Day/Period(Room No.)
Wed3-4(H116)  
Group
-
Course number
CAP.P422
Credits
1
Academic year
2016
Offered quarter
4Q
Syllabus updated
2016/12/14
Lecture notes updated
-
Language used
Japanese
Access Index

Course description and aims

This course deals with the properties of polymer solids, in particular their mechanical properties. After describing the properties of polymer solid structures, a general theory of their mechanical properties is given. The instructor explains based on thermodynamics the elasticity of a chain molecule, which is the source of a polymer's elasticity, as well as the network's elasticity. After covering linear viscoelasticity, the instructor explains experimental data on the viscoelasticity of solid polymers and composite materials, as well as viscoelastic relaxation mechanism.
The viscoelasticity of polymers is related to their structure and molecular movements, and forms an important field of polymer science. Solid polymers have countless applications, and understanding their mechanical properties is important from an industry perspective.

Student learning outcomes

At the end of this course, students will be able to
1) Explain viscoelasticity of solid polymers phenomenologically and in molecular theory (polymer structures).
2) Explain linear viscoelasticity using models and analyze it mathematically.
3) Have an understanding of mechanical properties of polymer composites.

Keywords

viscoelasticity, rubber elasticity, creep, stress relaxation, polymer composites

Competencies that will be developed

Specialist skills Intercultural skills Communication skills Critical thinking skills Practical and/or problem-solving skills

Class flow

In each class, the instructor starts with explanations of the basic contents and comes to present the solutions of each issue. To cultivate a solid understanding of the lecture content and the skills to apply it, exercises will be assigned as necessary.

Course schedule/Required learning

  Course schedule Required learning
Class 1 Structure and mechanical properties of solid polymers Review structure of solid polymers to recognize the aims of this course.
Class 2 Stress and strain Consider the stress and strain in a deformed body to derive the generalized Hooke's law.
Class 3 Rubber Elasticity Calculate the tension of rubber and the modulus of a polymer chain. Consider the deviation of stress from the calculated value at high elongation ratio.
Class 4 Linear viscoelasticity I Explain the phenomenological theory on linear viscoelasticity using models and mathematics.
Class 5 Linear viscoelasticity II Calculate modulus and compliance on applying dynamic strain to a sample.
Class 6 Linear viscoelasticity III Consider the time/frequency dependence of viscoelastic behavior of polymers.
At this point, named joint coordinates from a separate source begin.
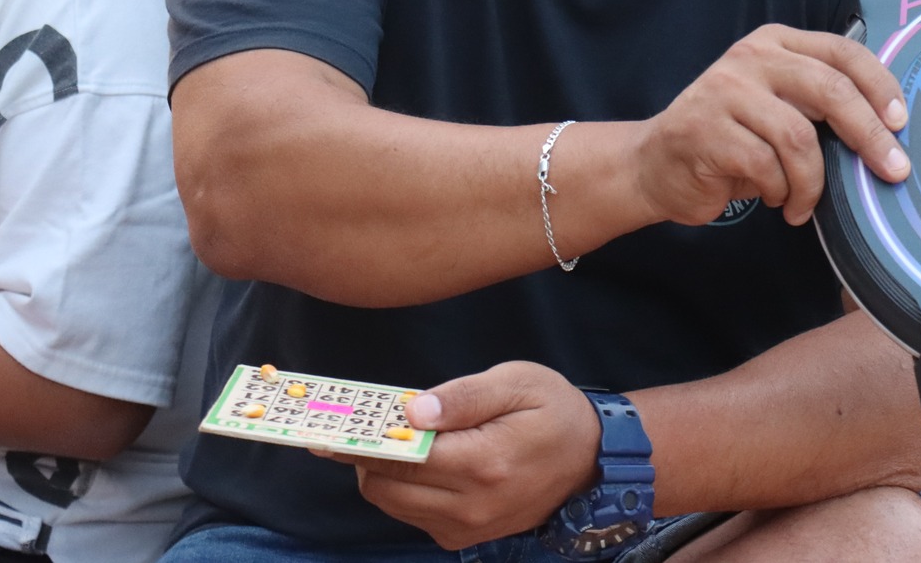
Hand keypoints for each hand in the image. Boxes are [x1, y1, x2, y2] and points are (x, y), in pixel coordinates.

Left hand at [320, 362, 599, 548]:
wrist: (592, 461)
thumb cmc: (554, 411)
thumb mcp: (517, 383)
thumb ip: (463, 396)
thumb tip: (412, 411)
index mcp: (483, 463)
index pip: (400, 458)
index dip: (361, 441)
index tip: (329, 429)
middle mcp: (470, 506)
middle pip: (384, 488)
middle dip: (366, 456)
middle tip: (366, 425)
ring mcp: (466, 529)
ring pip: (392, 505)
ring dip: (382, 473)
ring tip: (395, 439)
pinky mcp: (464, 538)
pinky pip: (412, 515)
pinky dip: (404, 489)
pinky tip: (421, 462)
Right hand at [633, 25, 909, 227]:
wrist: (654, 163)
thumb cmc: (732, 140)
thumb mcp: (779, 109)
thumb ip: (820, 106)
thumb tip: (888, 135)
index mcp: (777, 43)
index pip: (843, 51)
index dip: (880, 86)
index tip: (901, 123)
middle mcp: (751, 57)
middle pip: (829, 89)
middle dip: (868, 135)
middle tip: (893, 170)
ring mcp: (725, 90)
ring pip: (799, 137)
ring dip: (812, 182)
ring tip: (804, 203)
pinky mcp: (706, 129)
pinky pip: (766, 166)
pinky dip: (780, 191)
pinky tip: (775, 200)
Derive time-temperature superposition principle and Williams-Landel-Ferry (WLF) equation.
Class 7 Polymer composites Analyze mechanical properties of polymer composites and semicrystalline polymer solids.
Class 8 Relaxation transitions / Review Consider the effects of chemical structure, crystallinity, molecular weight and molecular orientation on relaxation behavior of solid polymers.

Textbook(s)

The Society of Polymer Science, Japan, ed., Kiso Kobunshi Kagaku (Introduction to Polymer Science), 2006, Tokyo: Tokyo Kagaku Dojin, ISBN :978-4-8079-0635-2 (Japanese)

Reference books, course materials, etc.

I.M. Ward, J. Sweemey, Mechanical Properties of Solid Polymers (3rd Ed.) Wiley, 2013 ISBN978-1-444-31950-7

Assessment criteria and methods

Learning achievement is evaluated by the final examination.

Related courses

  • CAP.P321 : Polymer Physics III (Rheology)
  • CAP.T402 : Introduction to Polymer Physics II
  • CAP.T404 : Introduction to Polymer Physics II

Prerequisites (i.e., required knowledge, skills, courses, etc.)

Students must have successfully completed Introduction to Polymer Physics I and II,or have equivalent knowledge. It is desirable that students have successfully completed Polymer Physics III (Rheology), or have equivalent knowledge.